◆ THE TASK: Sum up the merge request in two sentences.
EXTRACTED TEXT section start
Bugfix/delint Mim2Gene parser

Merged Marek Szuba requested to merge bugfix/delint_Mim2GeneParser into feature/xref_sprint

Created by: mkszuba

Warning: as of 2018-10-30, this PR is expected to fail Travis builds due to being dependent on #323 and #324 .

Description

Fixes bugs observed (so far) in Mim2GeneParser during the xref sprint, implements support for direct MIM xrefs, add additional checks, and delint the code to facilitate further refactoring. See ENSCORESW-2891.

Use case

Part of the efforts to improve the xref pipeline. Moreover, one of the observed bugs actually prevents current versions of mim2gene data from being parsed at all.

Benefits

The parser can now handle recent versions of mim2gene input. Direct xrefs are now produced wherever possible, with dependent ones only used for entries lacking Ensembl ID but with EntrezGene ID present. Use BaseParser methods for inserting dependent xrefs into the database, which in addition to avoiding hand-rolled DBI code will, once pull request #314 has been approved, prevent Mim2GeneParser from inserting duplicate entries upon re-runs with the same input. Some future-proofing. Code (hopefully) easier to maintain. Most complaints of PerlCritic levels 3 and 2 taken care of. Use a standardised rather than hand-rolled CSV parser, with potential for a performance increase if compiled rather than native-Perl version of the parser is used.

Possible Drawbacks

Output is less straightforward than it used to be because it now includes both direct (the vast majority) and dependent (around 10 percent as of today) xrefs.

Testing

Have you added/modified unit tests to test the changes? No.

If so, do the tests pass/fail? N/A

Have you run the entire test suite and no regression was detected? N/A. However, I have run the parser itself on both current DBASS data and some intentionally malformed input, and it appears to work correctly.

Merge request reports
EXTRACTED TEXT section end
DATASET CONTENT section start
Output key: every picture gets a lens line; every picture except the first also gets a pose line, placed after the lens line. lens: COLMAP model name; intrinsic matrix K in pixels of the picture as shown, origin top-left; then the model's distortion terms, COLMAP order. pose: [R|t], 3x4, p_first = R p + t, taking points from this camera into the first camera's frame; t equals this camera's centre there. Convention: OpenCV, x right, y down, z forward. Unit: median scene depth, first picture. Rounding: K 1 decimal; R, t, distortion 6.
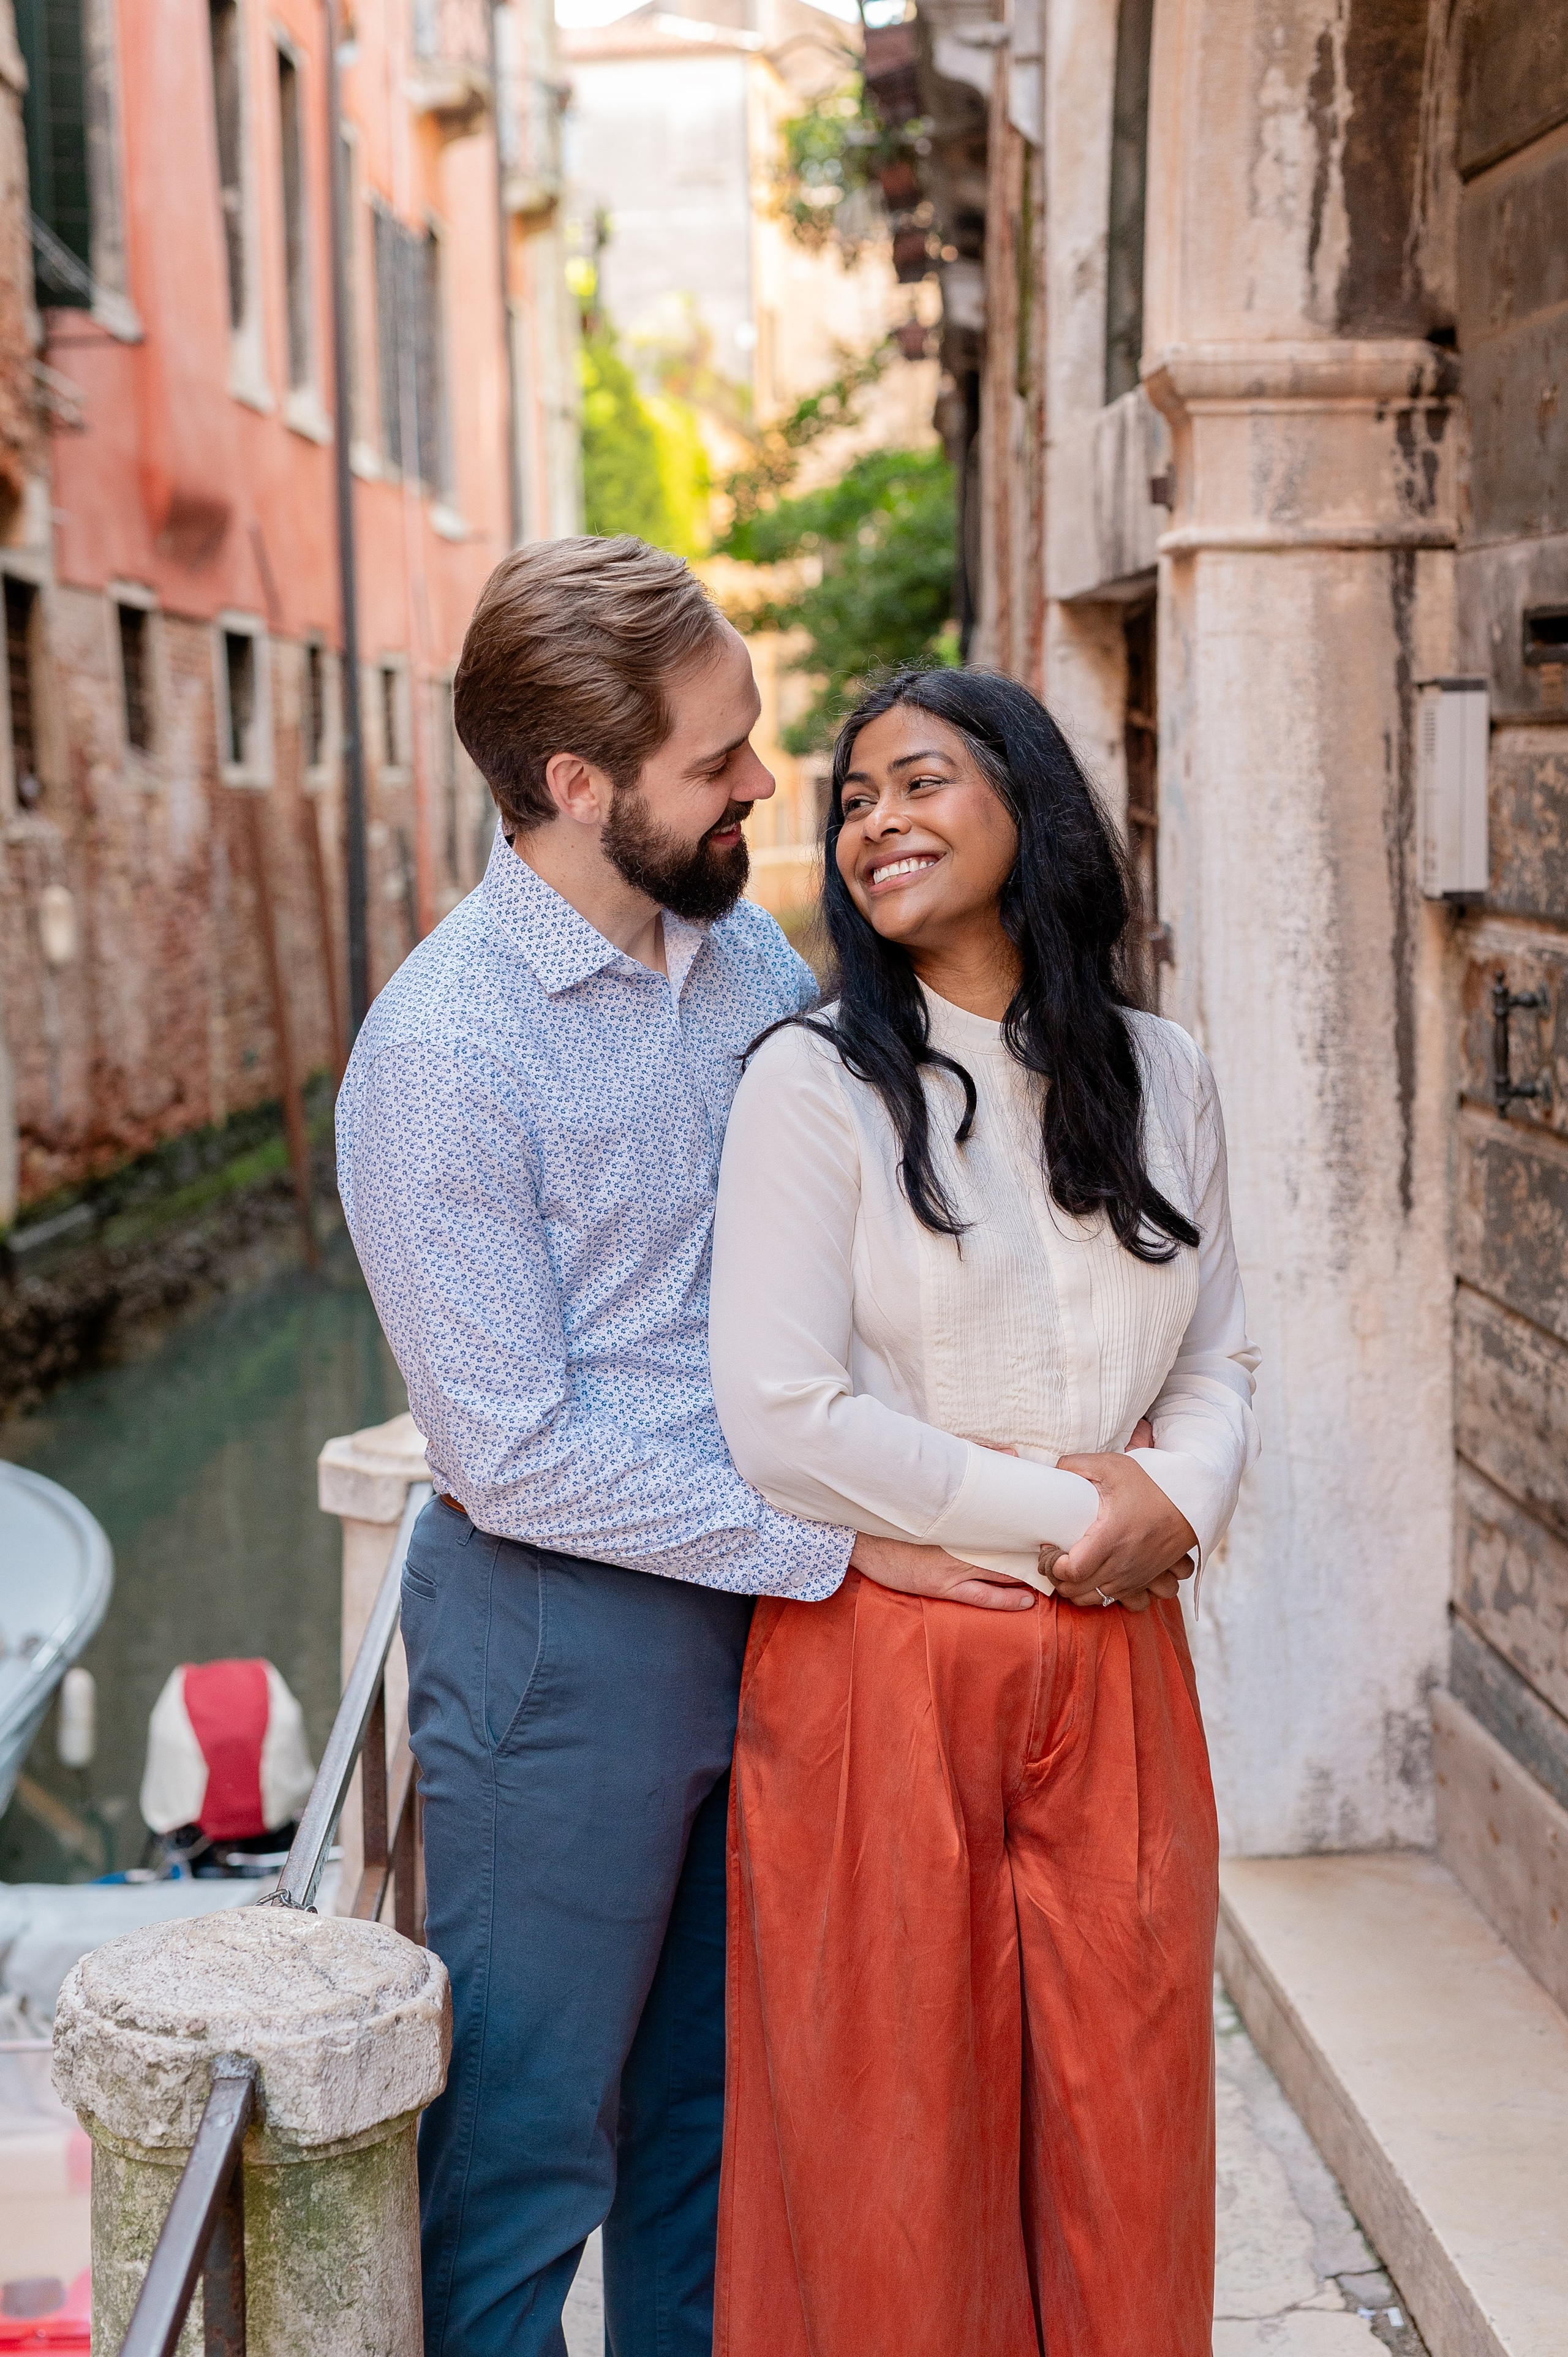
DATASET CONTENT section end
◆ ANSWER TO THE EXERCISE: This merge request fixes bugs found in the parser during the xref sprint, adds support for direct MIM xrefs and extra checks, and cleans up the code to make further refactoring easier, so the parser can now handle recent versions of its input. Its one listed drawback is that the output is less straightforward because it now includes both direct and dependent xrefs, and while no unit tests were added, the parser was run on current DBASS data and on deliberately malformed input and appears to work correctly.